**Excerpt**.
^^^^^^^^^^^^^^^^
# Adopting Scout -DVGRR



## goldencontriever3 (Nov 7, 2008)

Oh I hope Scout finds his furever home soon. We met him last December and he is a great pup!! He reminds me so much of our Sophia.


----------



## Rob's GRs (Feb 25, 2007)

I too hope Scout can finally find soon the home best suited for him. I see they have many other great looking Goldens in need of homes too.


----------



## Karen519 (Aug 21, 2006)

*Scout*

Scout sure is adorable!

Here are two very cute pics of him!!
It's obvious he loves children!!

Here is what was written about him:
Adopting Scout -DVGRR 

--------------------------------------------------------------------------------

I thought I would pass along information about a very cute and adorable boy named Scout. He has been at DVGRR for 10 months and they would really love to see him find his forever home. The only little hiccup is he does not like other dogs. I've walked him a few times and he was very sweet on our walk and such a fluffy fella. So, I thought I would share their post here to see if anyone knows anybody looking for an only dog.
^^^^^^^^^^^^^^^^
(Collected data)
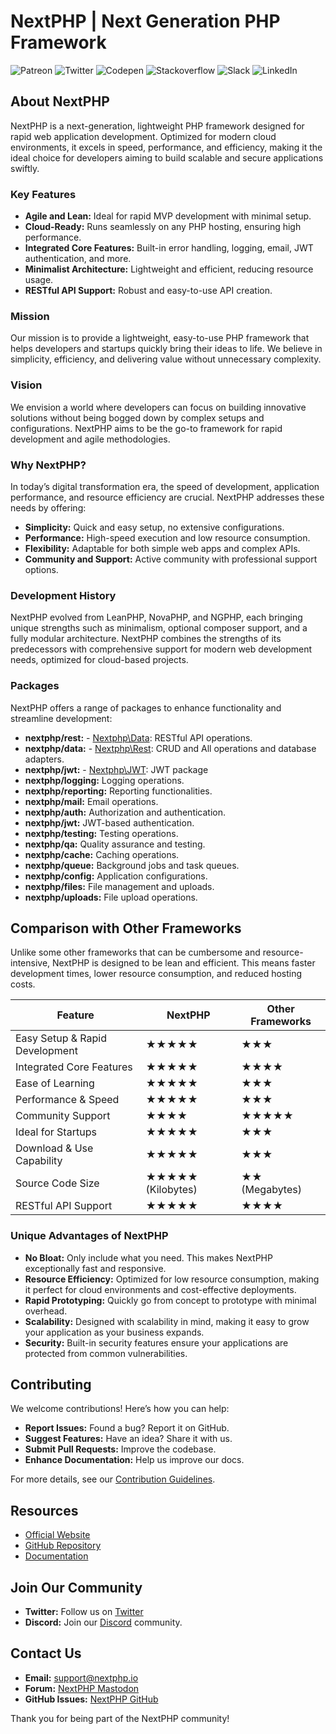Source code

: # NextPHP | Next Generation PHP Framework

![Patreon](https://img.shields.io/static/v1?message=Patreon&logo=patreon&label=&color=F96854&logoColor=white&labelColor=&style=for-the-badge)
![Twitter](https://img.shields.io/static/v1?message=Twitter&logo=twitter&label=&color=1DA1F2&logoColor=white&labelColor=&style=for-the-badge)
![Codepen](https://img.shields.io/static/v1?message=Codepen&logo=codepen&label=&color=000000&logoColor=white&labelColor=&style=for-the-badge)
![Stackoverflow](https://img.shields.io/static/v1?message=Stackoverflow&logo=stackoverflow&label=&color=FE7A16&logoColor=white&labelColor=&style=for-the-badge)
![Slack](https://img.shields.io/static/v1?message=Slack&logo=slack&label=&color=4A154B&logoColor=white&labelColor=&style=for-the-badge)
![LinkedIn](https://img.shields.io/static/v1?message=LinkedIn&logo=linkedin&label=&color=0077B5&logoColor=white&labelColor=&style=for-the-badge)

## About NextPHP

NextPHP is a next-generation, lightweight PHP framework designed for rapid web application development. Optimized for modern cloud environments, it excels in speed, performance, and efficiency, making it the ideal choice for developers aiming to build scalable and secure applications swiftly.

### Key Features

- **Agile and Lean:** Ideal for rapid MVP development with minimal setup.
- **Cloud-Ready:** Runs seamlessly on any PHP hosting, ensuring high performance.
- **Integrated Core Features:** Built-in error handling, logging, email, JWT authentication, and more.
- **Minimalist Architecture:** Lightweight and efficient, reducing resource usage.
- **RESTful API Support:** Robust and easy-to-use API creation.

### Mission

Our mission is to provide a lightweight, easy-to-use PHP framework that helps developers and startups quickly bring their ideas to life. We believe in simplicity, efficiency, and delivering value without unnecessary complexity.

### Vision

We envision a world where developers can focus on building innovative solutions without being bogged down by complex setups and configurations. NextPHP aims to be the go-to framework for rapid development and agile methodologies.

### Why NextPHP?

In today’s digital transformation era, the speed of development, application performance, and resource efficiency are crucial. NextPHP addresses these needs by offering:

- **Simplicity:** Quick and easy setup, no extensive configurations.
- **Performance:** High-speed execution and low resource consumption.
- **Flexibility:** Adaptable for both simple web apps and complex APIs.
- **Community and Support:** Active community with professional support options.

### Development History

NextPHP evolved from LeanPHP, NovaPHP, and NGPHP, each bringing unique strengths such as minimalism, optional composer support, and a fully modular architecture. NextPHP combines the strengths of its predecessors with comprehensive support for modern web development needs, optimized for cloud-based projects.

### Packages

NextPHP offers a range of packages to enhance functionality and streamline development:

- **nextphp/rest:** - [Nextphp\Data](https://github.com/nextphp-projects/rest): RESTful API operations. 
- **nextphp/data:** - [Nextphp\Rest](https://github.com/nextphp-projects/data): CRUD and All operations and database adapters.
- **nextphp/jwt:**  - [Nextphp\JWT](https://github.com/nextphp-projects/data): JWT package
- **nextphp/logging:** Logging operations.
- **nextphp/reporting:** Reporting functionalities.
- **nextphp/mail:** Email operations.
- **nextphp/auth:** Authorization and authentication.
- **nextphp/jwt:** JWT-based authentication.
- **nextphp/testing:** Testing operations.
- **nextphp/qa:** Quality assurance and testing.
- **nextphp/cache:** Caching operations.
- **nextphp/queue:** Background jobs and task queues.
- **nextphp/config:** Application configurations.
- **nextphp/files:** File management and uploads.
- **nextphp/uploads:** File upload operations.

## Comparison with Other Frameworks

Unlike some other frameworks that can be cumbersome and resource-intensive, NextPHP is designed to be lean and efficient. This means faster development times, lower resource consumption, and reduced hosting costs.

| Feature                               | NextPHP               | Other Frameworks      |
|---------------------------------------|-----------------------|-----------------------|
| Easy Setup & Rapid Development        | ★★★★★                 | ★★★                   |
| Integrated Core Features              | ★★★★★                 | ★★★★                  |
| Ease of Learning                      | ★★★★★                 | ★★★                   |
| Performance & Speed                   | ★★★★★                 | ★★★                   |
| Community Support                     | ★★★★                  | ★★★★★                 |
| Ideal for Startups                    | ★★★★★                 | ★★★                   |
| Download & Use Capability             | ★★★★★                 | ★★★                   |
| Source Code Size                      | ★★★★★ (Kilobytes)     | ★★ (Megabytes)        |
| RESTful API Support                   | ★★★★★                 | ★★★★                  |

### Unique Advantages of NextPHP

- **No Bloat:** Only include what you need. This makes NextPHP exceptionally fast and responsive.
- **Resource Efficiency:** Optimized for low resource consumption, making it perfect for cloud environments and cost-effective deployments.
- **Rapid Prototyping:** Quickly go from concept to prototype with minimal overhead.
- **Scalability:** Designed with scalability in mind, making it easy to grow your application as your business expands.
- **Security:** Built-in security features ensure your applications are protected from common vulnerabilities.

## Contributing

We welcome contributions! Here’s how you can help:

- **Report Issues:** Found a bug? Report it on GitHub.
- **Suggest Features:** Have an idea? Share it with us.
- **Submit Pull Requests:** Improve the codebase.
- **Enhance Documentation:** Help us improve our docs.

For more details, see our [Contribution Guidelines](contribution.md).

## Resources

- [Official Website](https://nextphp.io)
- [GitHub Repository](https://github.com/nextphp-projects/nextphp)
- [Documentation](https://nextphp.io/documentation)

## Join Our Community

- **Twitter:** Follow us on [Twitter](https://twitter.com/NextPHPOfficial)
- **Discord:** Join our [Discord](https://discord.gg/nextphp) community.

## Contact Us

- **Email:** support@nextphp.io
- **Forum:** [NextPHP Mastodon](https://mastodon.social/@nextphp)
- **GitHub Issues:** [NextPHP GitHub](https://github.com/nextphp-projects/nextphp/issues)

Thank you for being part of the NextPHP community!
^^^^^^^^^^^^^^^^
**Problems to solve**.
1/ According to the forum thread, how long has Scout been at DVGRR?
2/ In the forum thread, update the passage between "Here are two" and "an only dog.", inclusive, so that "friendly" takes the place of "fluffy".
3/ Shorten the forum thread paragraph that opens with "I thought I would pass along information" while keeping its main facts.

**Exercise results**.
1/ 10 months.

2/
Here are two very cute pics of him!!
It's obvious he loves children!!

Here is what was written about him:
Adopting Scout -DVGRR 

--------------------------------------------------------------------------------

I thought I would pass along information about a very cute and adorable boy named Scout. He has been at DVGRR for 10 months and they would really love to see him find his forever home. The only little hiccup is he does not like other dogs. I've walked him a few times and he was very sweet on our walk and such a friendly fella. So, I thought I would share their post here to see if anyone knows anybody looking for an only dog.

3/ Scout, a cute and adorable boy, has been at DVGRR for 10 months and needs a forever home. His one drawback is that he does not like other dogs. On the few walks the writer took with him, he was very sweet and fluffy. The post is shared in case anyone knows someone looking for an only dog.